• Wed
  • Jul 30, 2014
  • Updated: 1:22pm
SportChina
GOLF

Chinese golfer Ye Wocheng, 12, is youngest European Tour qualifier

Chinese teenager, 12, takes his place in history by qualifying for Volvo China Open

PUBLISHED : Thursday, 21 March, 2013, 12:46am
UPDATED : Thursday, 21 March, 2013, 4:37am

Twelve-year-old Ye Wocheng will etch his name into European Tour history when he competes in the Volvo China Open in six weeks, having secured one of the three spots at the western qualifier in Chengdu yesterday.

Ye confessed to being nervous when standing on the first tee at the Wolong Valley Country Club, but this did not show as he ripped a drive down the centre of the fairway and then birdied the hole to set the wheels in motion.

"Playing in a European Tour event will be a whole new experience for me, so I'll be practising very hard for Tianjin," said Ye. "I will also be doing some gym work to get stronger, as I've heard that Binhai Lake is a long golf course."

Playing in a European Tour event will be a whole new experience for me, so I'll be practising very hard for Tianjin
Ye Wocheng

"Right now I need to think about tomorrow, as I have a 9pm flight to Shenzhen tonight and I need to be in school at 7am in the morning."

Ye will eclipse fellow China prodigy Guan Tianlang's record as the youngest player to qualify for a European Tour event. The Masters-bound Guan also achieved the feat at last year's China Open at the age of 13.

"I couldn't have got off to a much better start," said an emotionally drained Ye. "I actually slept very well last night, so I was really looking forward to the round.

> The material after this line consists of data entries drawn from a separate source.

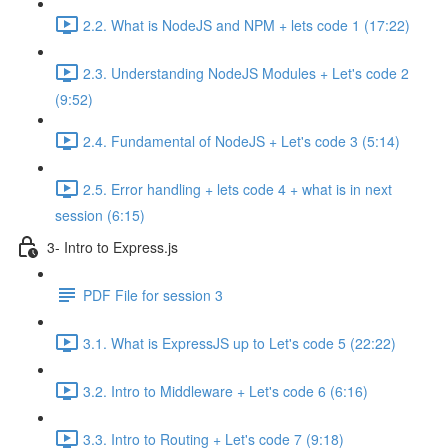
2.2. What is NodeJS and NPM + lets code 1 (17:22)
2.3. Understanding NodeJS Modules + Let's code 2
(9:52)
2.4. Fundamental of NodeJS + Let's code 3 (5:14)
2.5. Error handling + lets code 4 + what is in next
session (6:15)
3- Intro to Express.js
PDF File for session 3
3.1. What is ExpressJS up to Let's code 5 (22:22)
3.2. Intro to Middleware + Let's code 6 (6:16)
3.3. Intro to Routing + Let's code 7 (9:18)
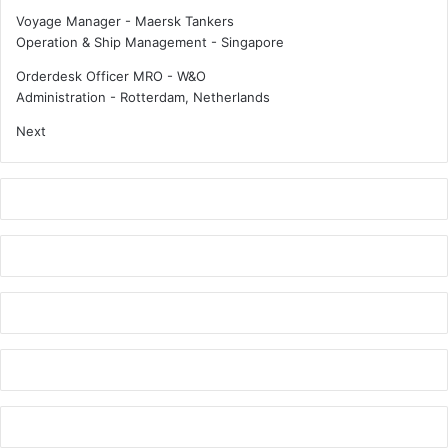
d
g
Voyage Manager - Maersk Tankers
u
s
Operation & Ship Management
-
Singapore
s
t
t
a
Orderdesk Officer MRO - W&O
r
t
Administration
-
Rotterdam, Netherlands
y
e
Next
d
o
?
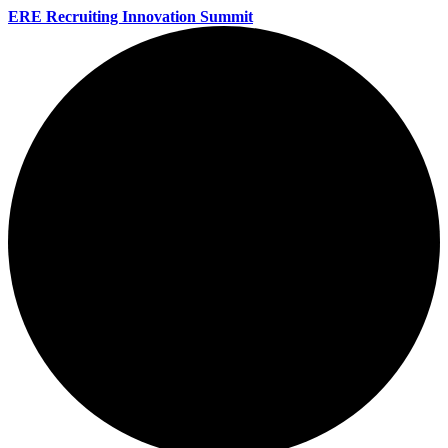
ERE Recruiting Innovation Summit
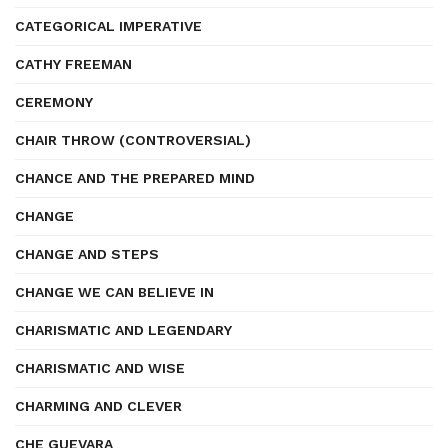
CATEGORICAL IMPERATIVE
CATHY FREEMAN
CEREMONY
CHAIR THROW (CONTROVERSIAL)
CHANCE AND THE PREPARED MIND
CHANGE
CHANGE AND STEPS
CHANGE WE CAN BELIEVE IN
CHARISMATIC AND LEGENDARY
CHARISMATIC AND WISE
CHARMING AND CLEVER
CHE GUEVARA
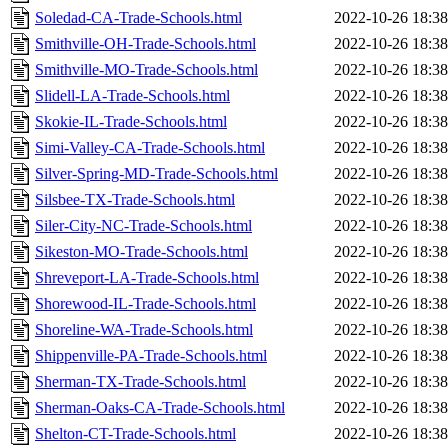
Soledad-CA-Trade-Schools.html
2022-10-26 18:38
Smithville-OH-Trade-Schools.html
2022-10-26 18:38
Smithville-MO-Trade-Schools.html
2022-10-26 18:38
Slidell-LA-Trade-Schools.html
2022-10-26 18:38
Skokie-IL-Trade-Schools.html
2022-10-26 18:38
Simi-Valley-CA-Trade-Schools.html
2022-10-26 18:38
Silver-Spring-MD-Trade-Schools.html
2022-10-26 18:38
Silsbee-TX-Trade-Schools.html
2022-10-26 18:38
Siler-City-NC-Trade-Schools.html
2022-10-26 18:38
Sikeston-MO-Trade-Schools.html
2022-10-26 18:38
Shreveport-LA-Trade-Schools.html
2022-10-26 18:38
Shorewood-IL-Trade-Schools.html
2022-10-26 18:38
Shoreline-WA-Trade-Schools.html
2022-10-26 18:38
Shippenville-PA-Trade-Schools.html
2022-10-26 18:38
Sherman-TX-Trade-Schools.html
2022-10-26 18:38
Sherman-Oaks-CA-Trade-Schools.html
2022-10-26 18:38
Shelton-CT-Trade-Schools.html
2022-10-26 18:38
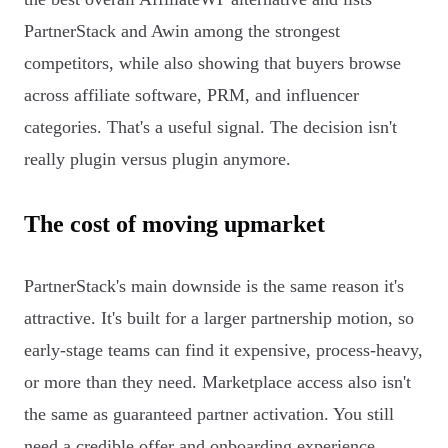
PartnerStack and Awin among the strongest
competitors, while also showing that buyers browse
across affiliate software, PRM, and influencer
categories. That's a useful signal. The decision isn't
really plugin versus plugin anymore.
The cost of moving upmarket
PartnerStack's main downside is the same reason it's
attractive. It's built for a larger partnership motion, so
early-stage teams can find it expensive, process-heavy,
or more than they need. Marketplace access also isn't
the same as guaranteed partner activation. You still
need a credible offer and onboarding experience.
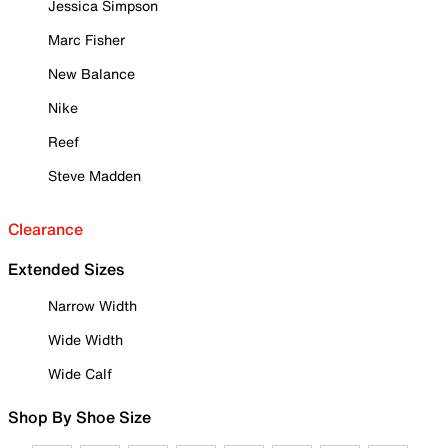
Jessica Simpson
Marc Fisher
New Balance
Nike
Reef
Steve Madden
Clearance
Extended Sizes
Narrow Width
Wide Width
Wide Calf
Shop By Shoe Size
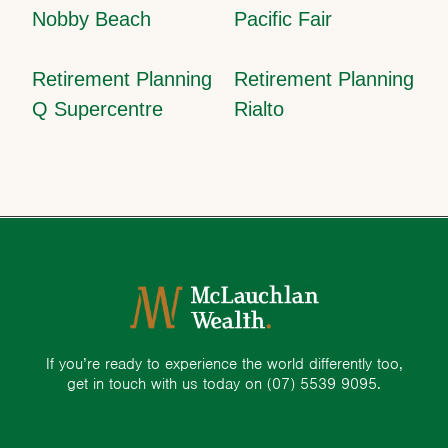
Nobby Beach
Pacific Fair
Retirement Planning
Retirement Planning
Q Supercentre
Rialto
If you’re ready to experience the world differently too,
get in touch with us today on
(07) 5539 9095.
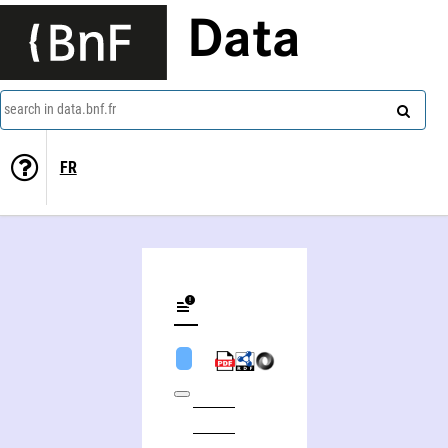
Data
search in data.bnf.fr
FR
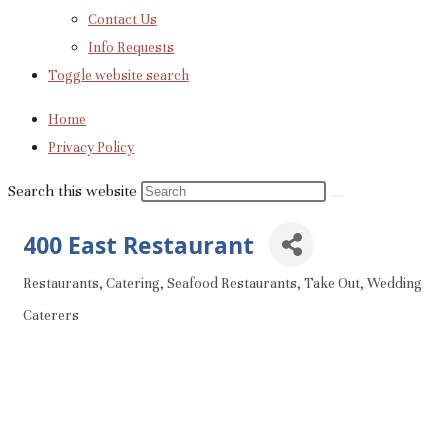
Contact Us
Info Requests
Toggle website search
Home
Privacy Policy
Search this website
400 East Restaurant
Restaurants
Catering
Seafood Restaurants
Take Out
Wedding
Categories
Caterers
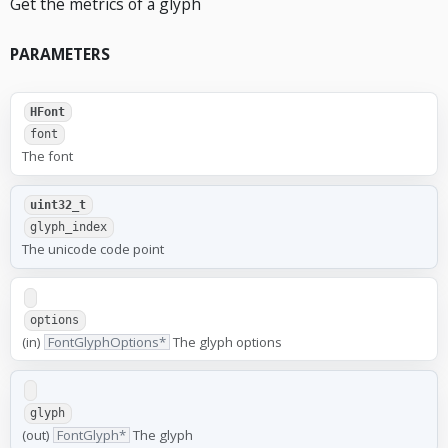
Get the metrics of a glyph
PARAMETERS
HFont
font
The font
uint32_t
glyph_index
The unicode code point
options
(in)
FontGlyphOptions*
The glyph options
glyph
(out)
FontGlyph*
The glyph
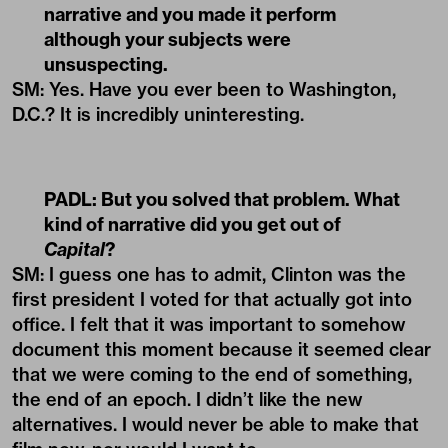
narrative and you made it perform
although your subjects were
unsuspecting.
SM: Yes. Have you ever been to Washington,
D.C.? It is incredibly uninteresting.
PADL:
But you solved that problem. What
kind of narrative did you get out of
Capital
?
SM: I guess one has to admit, Clinton was the
first president I voted for that actually got into
office. I felt that it was important to somehow
document this moment because it seemed clear
that we were coming to the end of something,
the end of an epoch. I didn’t like the new
alternatives. I would never be able to make that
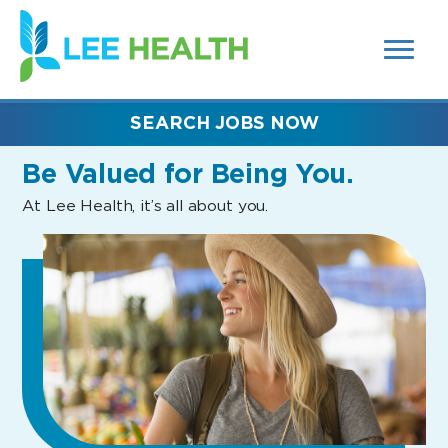
MENUS
(link
AND
SEARCH
opens
FIELDS)
in
a
new
SEARCH JOBS NOW
window)
Be Valued
for Being You.
At Lee Health, it’s all about you.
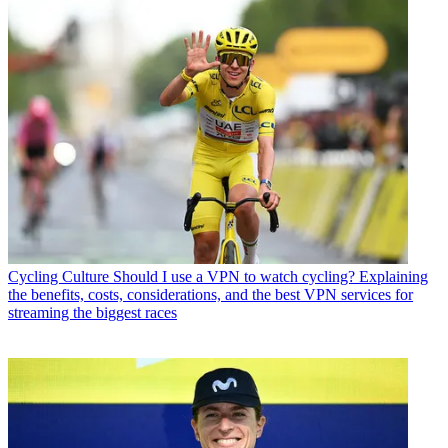
Cycling Culture
Should I use a VPN to watch cycling? Explaining
the benefits, costs, considerations, and the best VPN services for
streaming the biggest races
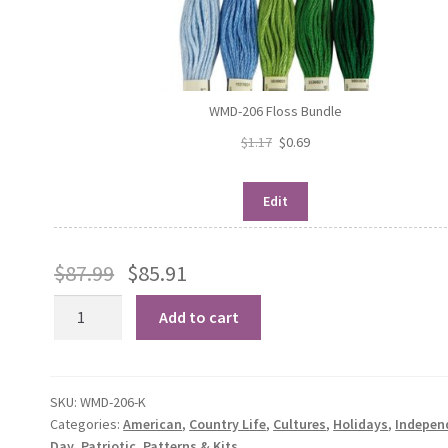
WMD-206 Floss Bundle
$
1.17
$
0.69
Edit
$
87.99
$
85.91
Patriotic
Add to cart
Barn
Trio
quantity
SKU:
WMD-206-K
Categories:
American
,
Country Life
,
Cultures
,
Holidays
,
Indepen
Day
,
Patriotic
,
Patterns & Kits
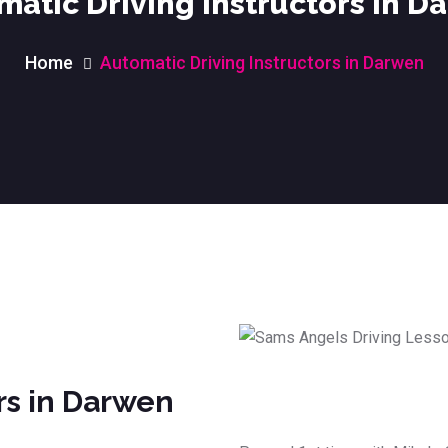
matic Driving Instructors in D
Home
Automatic Driving Instructors in Darwen
rs in Darwen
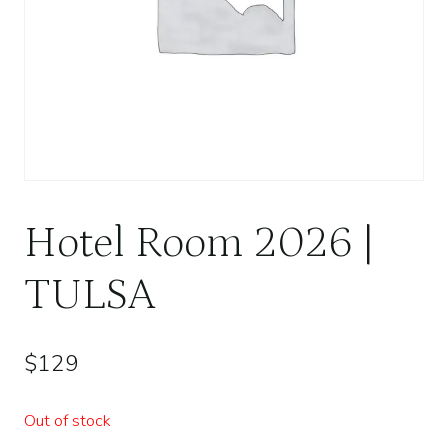
Hotel Room 2026 |
TULSA
$
129
Out of stock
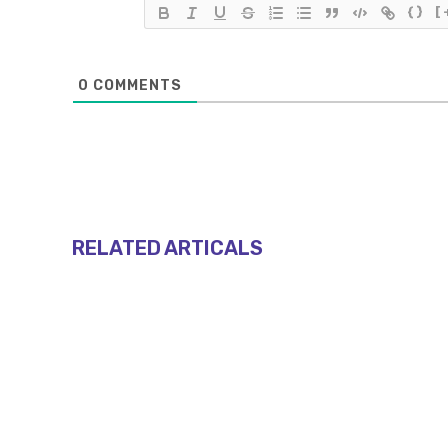
{}
[
0
COMMENTS
RELATED ARTICALS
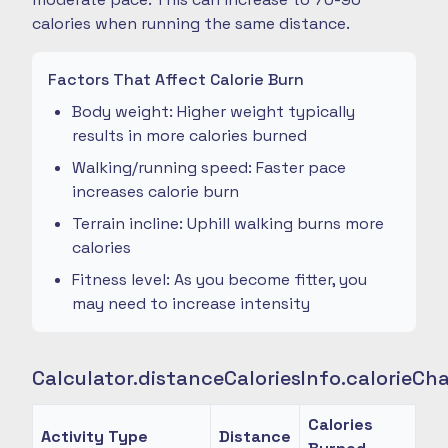
calories when running the same distance.
Factors That Affect Calorie Burn
Body weight: Higher weight typically
results in more calories burned
Walking/running speed: Faster pace
increases calorie burn
Terrain incline: Uphill walking burns more
calories
Fitness level: As you become fitter, you
may need to increase intensity
Calculator.distanceCaloriesInfo.calorieCh
Calories
Activity Type
Distance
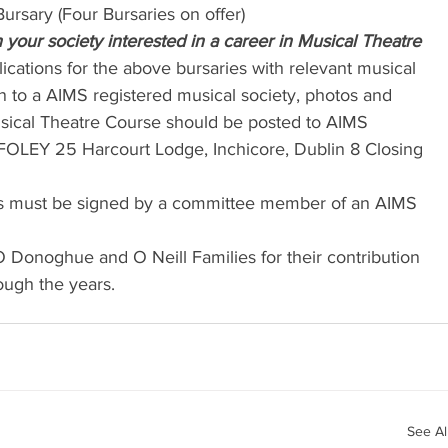
ursary (Four Bursaries on offer)
your society interested in a career in Musical Theatre
lications for the above bursaries with relevant musical 
ion to a AIMS registered musical society, photos and 
sical Theatre Course should be posted to AIMS 
FOLEY 25 Harcourt Lodge, Inchicore, Dublin 8 Closing 
ons must be signed by a committee member of an AIMS 
O Donoghue and O Neill Families for their contribution 
ough the years.
See Al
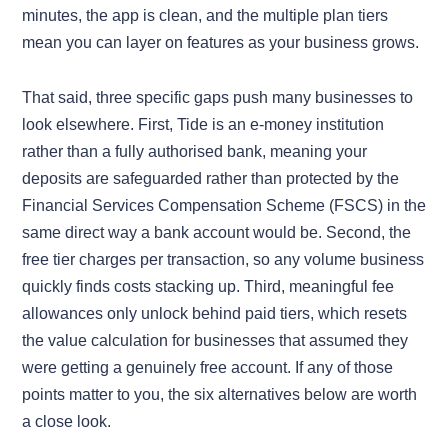
minutes, the app is clean, and the multiple plan tiers
mean you can layer on features as your business grows.
That said, three specific gaps push many businesses to
look elsewhere. First, Tide is an e-money institution
rather than a fully authorised bank, meaning your
deposits are safeguarded rather than protected by the
Financial Services Compensation Scheme (FSCS) in the
same direct way a bank account would be. Second, the
free tier charges per transaction, so any volume business
quickly finds costs stacking up. Third, meaningful fee
allowances only unlock behind paid tiers, which resets
the value calculation for businesses that assumed they
were getting a genuinely free account. If any of those
points matter to you, the six alternatives below are worth
a close look.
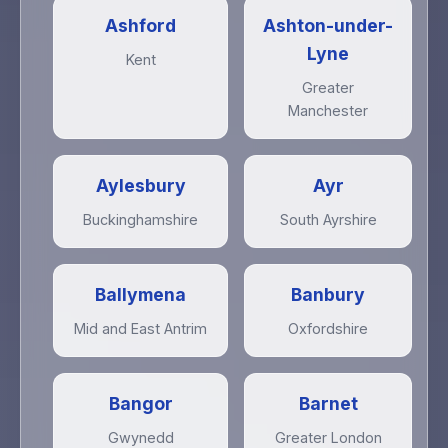
Ashford
Ashton-under-
Lyne
Kent
Greater
Manchester
Aylesbury
Ayr
Buckinghamshire
South Ayrshire
Ballymena
Banbury
Mid and East Antrim
Oxfordshire
Bangor
Barnet
Gwynedd
Greater London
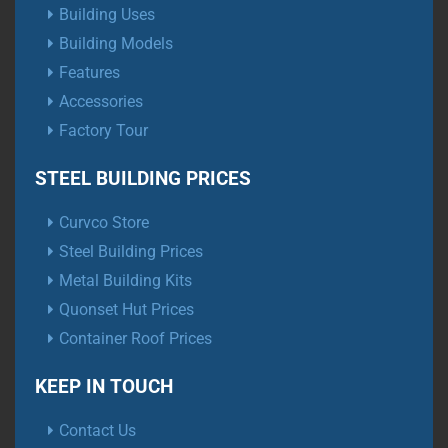
Building Uses
Building Models
Features
Accessories
Factory Tour
STEEL BUILDING PRICES
Curvco Store
Steel Building Prices
Metal Building Kits
Quonset Hut Prices
Container Roof Prices
KEEP IN TOUCH
Contact Us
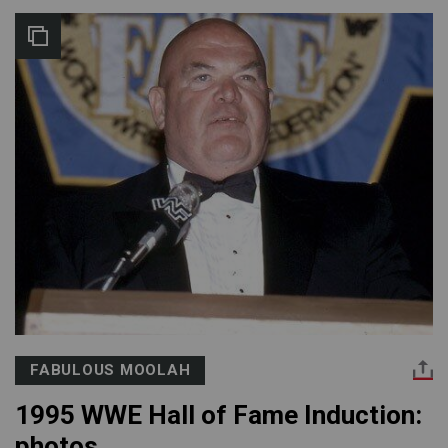
FABULOUS MOOLAH
1995 WWE Hall of Fame Induction:
photos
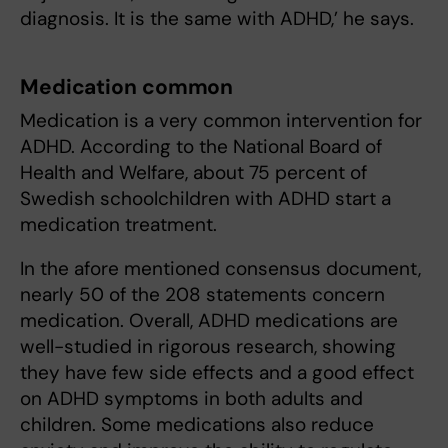
diagnosis. It is the same with ADHD,’ he says.
Medication common
Medication is a very common intervention for
ADHD. According to the National Board of
Health and Welfare, about 75 percent of
Swedish schoolchildren with ADHD start a
medication treatment.
In the afore mentioned consensus document,
nearly 50 of the 208 statements concern
medication. Overall, ADHD medications are
well-studied in rigorous research, showing
they have few side effects and a good effect
on ADHD symptoms in both adults and
children. Some medications also reduce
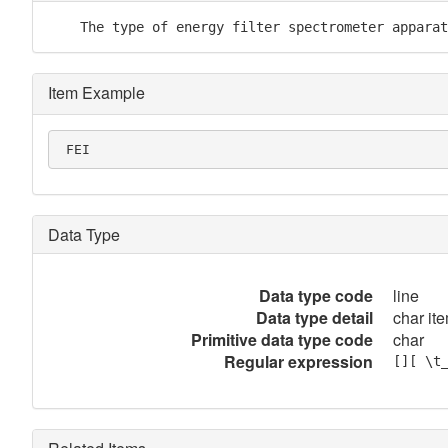
    The type of energy filter spectrometer apparat
Item Example
 FEI
Data Type
Data type code
line
Data type detail
char ite
Primitive data type code
char
Regular expression
[][ \t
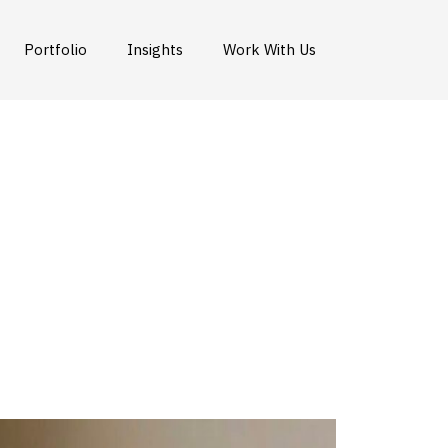
Portfolio
Insights
Work With Us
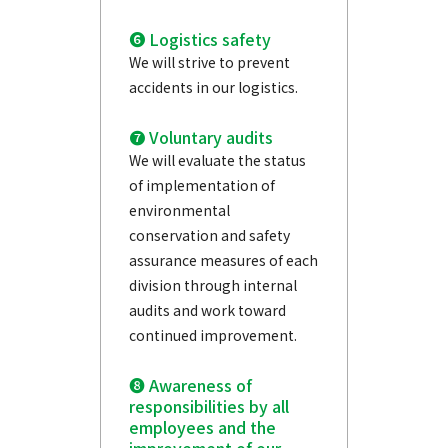
❻ Logistics safety
We will strive to prevent
accidents in our logistics.
❼ Voluntary audits
We will evaluate the status
of implementation of
environmental
conservation and safety
assurance measures of each
division through internal
audits and work toward
continued improvement.
❽ Awareness of
responsibilities by all
employees and the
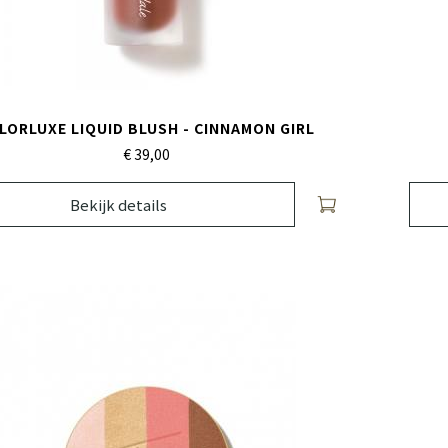
LORLUXE LIQUID BLUSH - CINNAMON GIRL
€ 39,
00
Bekijk details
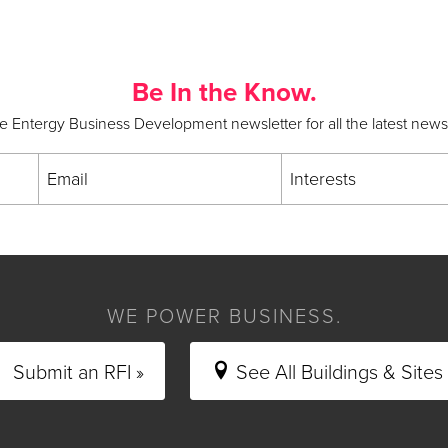
Be In the Know.
he Entergy Business Development newsletter for all the latest new
Email
Interests
WE POWER BUSINESS.
Submit an RFI »
See All Buildings & Sites 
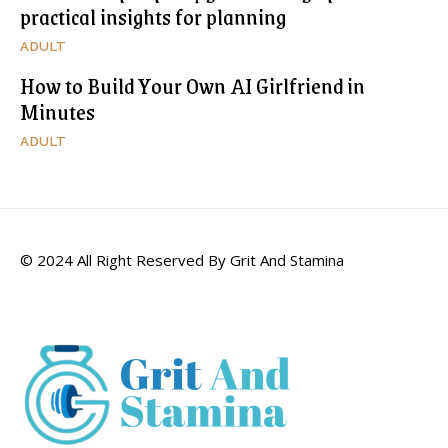
practical insights for planning
ADULT
How to Build Your Own AI Girlfriend in
Minutes
ADULT
© 2024 All Right Reserved By Grit And Stamina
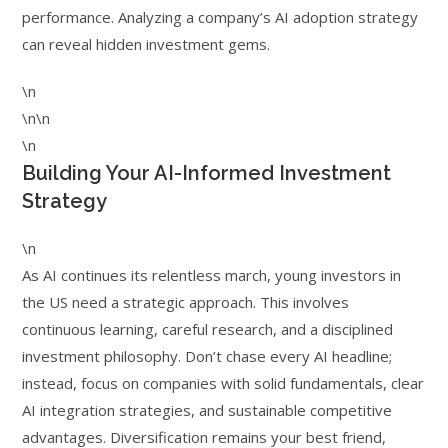
performance. Analyzing a company’s AI adoption strategy
can reveal hidden investment gems.
\n
\n\n
\n
Building Your AI-Informed Investment
Strategy
\n
As AI continues its relentless march, young investors in
the US need a strategic approach. This involves
continuous learning, careful research, and a disciplined
investment philosophy. Don’t chase every AI headline;
instead, focus on companies with solid fundamentals, clear
AI integration strategies, and sustainable competitive
advantages. Diversification remains your best friend,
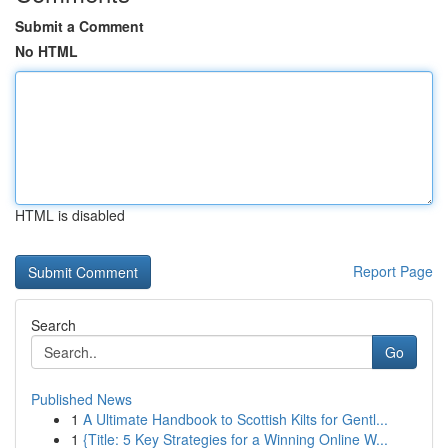
Submit a Comment
No HTML
HTML is disabled
Report Page
Search
Go
Published News
1
A Ultimate Handbook to Scottish Kilts for Gentl...
1
{Title: 5 Key Strategies for a Winning Online W...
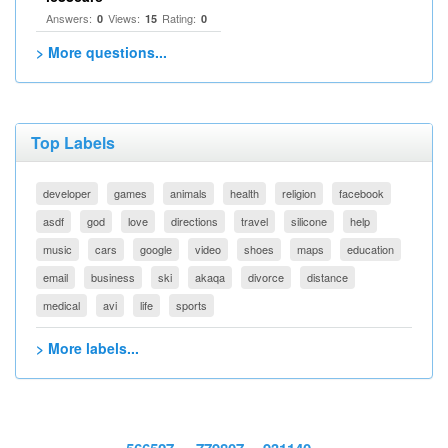
Answers:
Views:
Rating:
0
15
0
> More questions...
Top Labels
developer
games
animals
health
religion
facebook
asdf
god
love
directions
travel
silicone
help
music
cars
google
video
shoes
maps
education
email
business
ski
akaqa
divorce
distance
medical
avi
life
sports
> More labels...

My dad told me to just relax and enjoy it, but it was actually quite a nerve-wracking day."

Things started to go wrong for Ye on the back nine, however, when he dropped shots at the 11th and 14th holes, but then steadied things with a birdie two on 15. A sliced drive on the 16th resulted in a recovery shot from the trees, but the youngster was penalised two shots and ended up with a triple bogey eight instead of the bogey six he marked on his scorecard.

"A spectator saw a leaf fall off a tree when Ye made his back swing, so he was penalised two shots," said a rules official. "We informed Ye of this before he signed his card, so he returned a 74 instead of a level par 72."

Ye still had the comfort of taking the penalty and winning one of the three  spots for the 20 million yuan (HK$24.6 million) national open.

"I didn't realise I'd broken the rules," said Ye, who started playing at five and shot level par  when he was just eight. "Fortunately I had enough strokes in hand to qualify in spite of that problem."